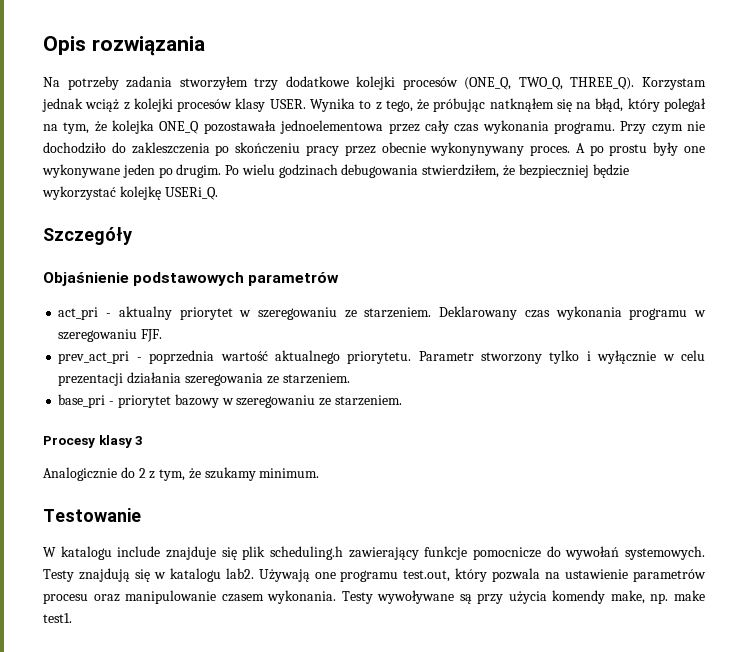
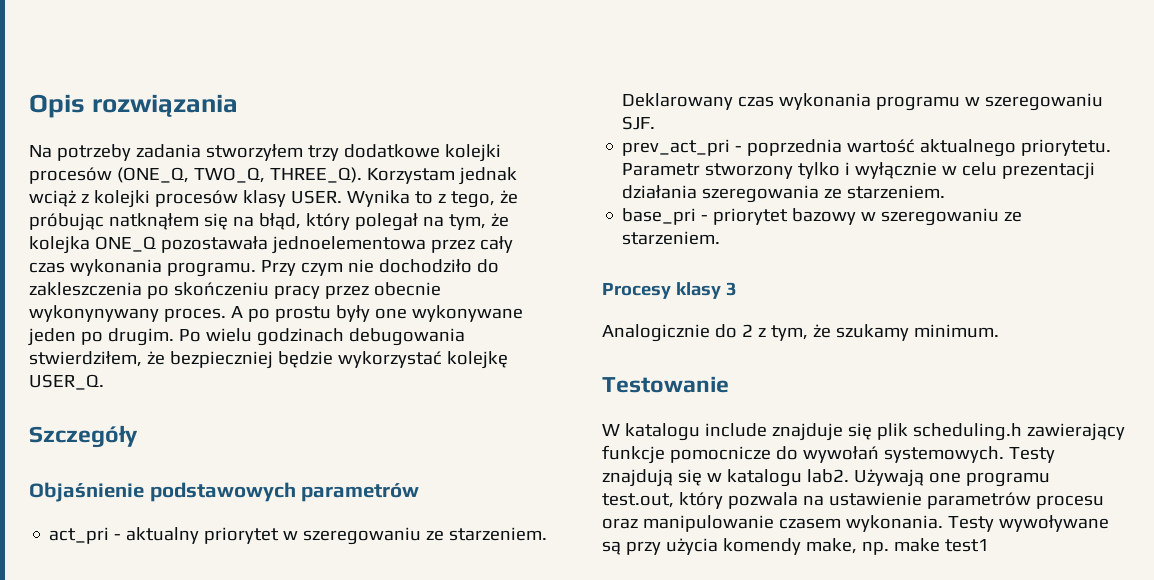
[164,187,218,200] USERi_Q. -> [29,374,104,390] USER_Q.
[141,329,163,342] FJF. -> [622,116,656,130] SJF.
[43,613,72,623] test1. -> [944,539,989,552] test1

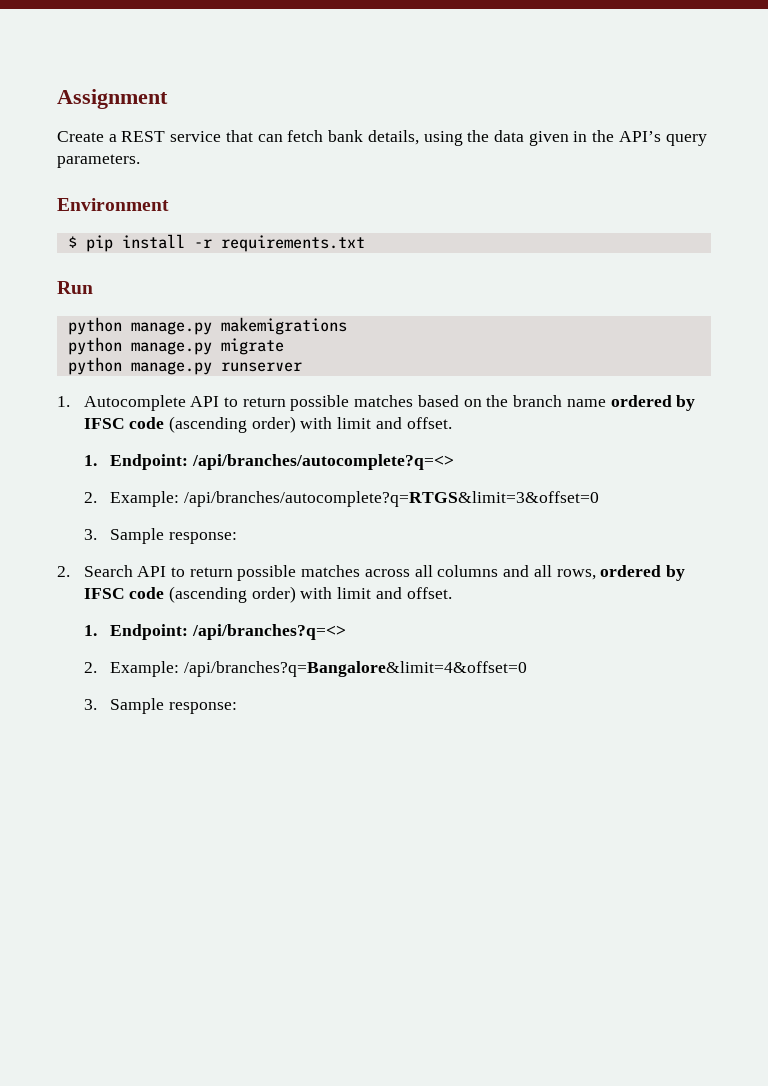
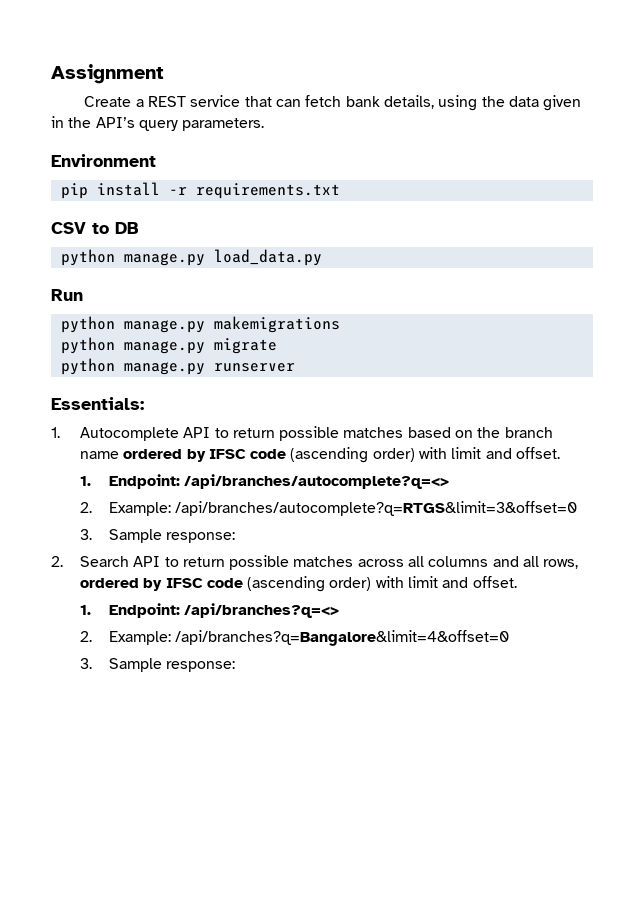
[67,236,77,248] $ -> (156, 160) none
(365, 243) none -> [51,222,139,234] [60,249,322,266] // CSV to DB // python manage.py load_data.py
(302, 367) none -> [51,397,144,410] // Essentials:

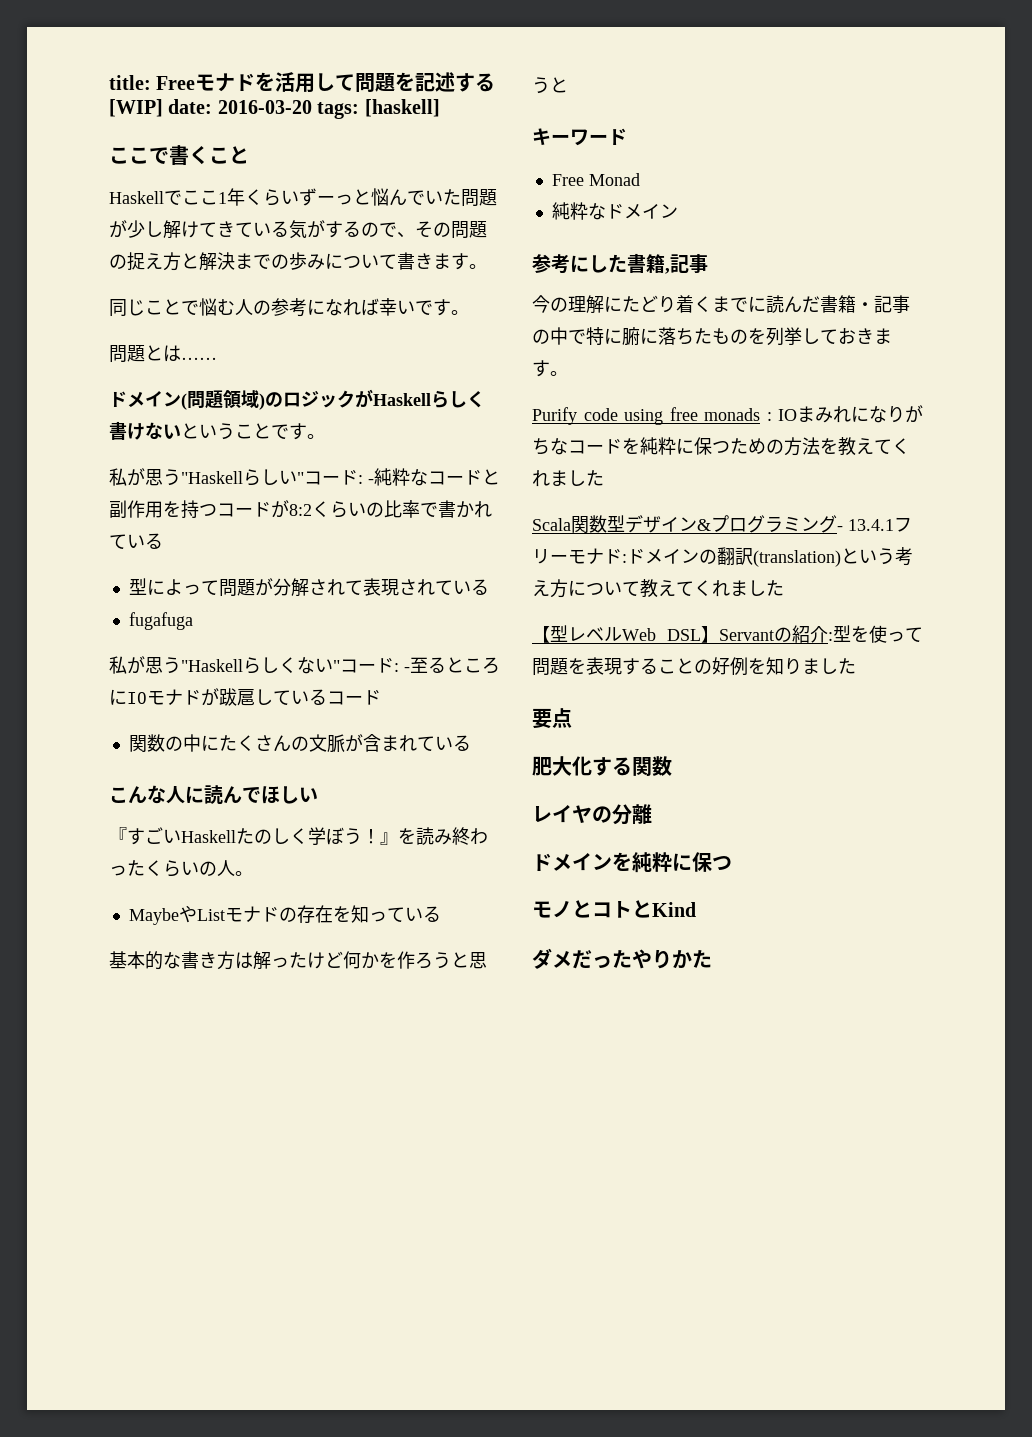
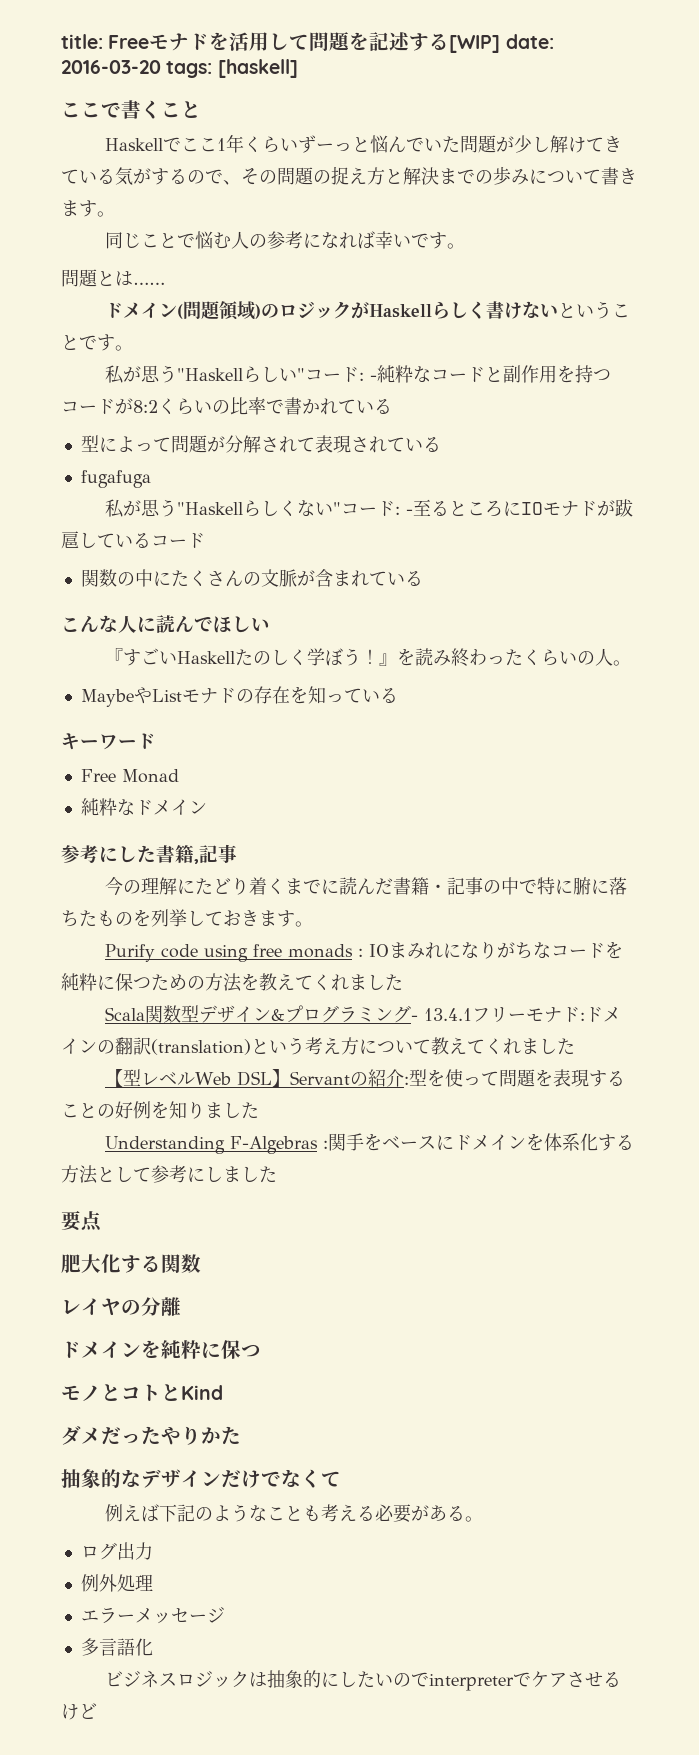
[109,951,487,970] [532,77,568,94] // 基本的な書き方は解ったけど何かを作ろうと思うと -> (398, 695) none
(856, 666) none -> [105,1133,635,1154] [61,1165,277,1184] // Understanding F-Algebras :関手をベースにドメインを体系化する方法として参考にしました
(712, 959) none -> [61,1469,341,1488] [105,1504,484,1523] [80,1542,153,1560] [80,1574,153,1592] [80,1607,225,1624] [80,1638,153,1656] [105,1670,622,1691] [61,1703,97,1720] // 抽象的なデザインだけでなくて // 例えば下記のようなことも考える必要がある。 // ログ出力 // 例外処理 // エラーメッセージ // 多言語化 // ビジネスロジックは抽象的にしたいのでinterpreterでケアさせるけど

> [What you are asked to do]
Your response must consist of the lines from the beginning of the data through the line containing "[109,951,487,970] [532,77,568,94] //", transcribed exactly, with no pictures.

> [Reply to the exercise]
[164,187,218,200] USERi_Q. -> [29,374,104,390] USER_Q.
[141,329,163,342] FJF. -> [622,116,656,130] SJF.
[43,613,72,623] test1. -> [944,539,989,552] test1

[67,236,77,248] $ -> (156, 160) none
(365, 243) none -> [51,222,139,234] [60,249,322,266] // CSV to DB // python manage.py load_data.py
(302, 367) none -> [51,397,144,410] // Essentials:

[109,951,487,970] [532,77,568,94] // 基本的な書き方は解ったけど何かを作ろうと思うと -> (398, 695) none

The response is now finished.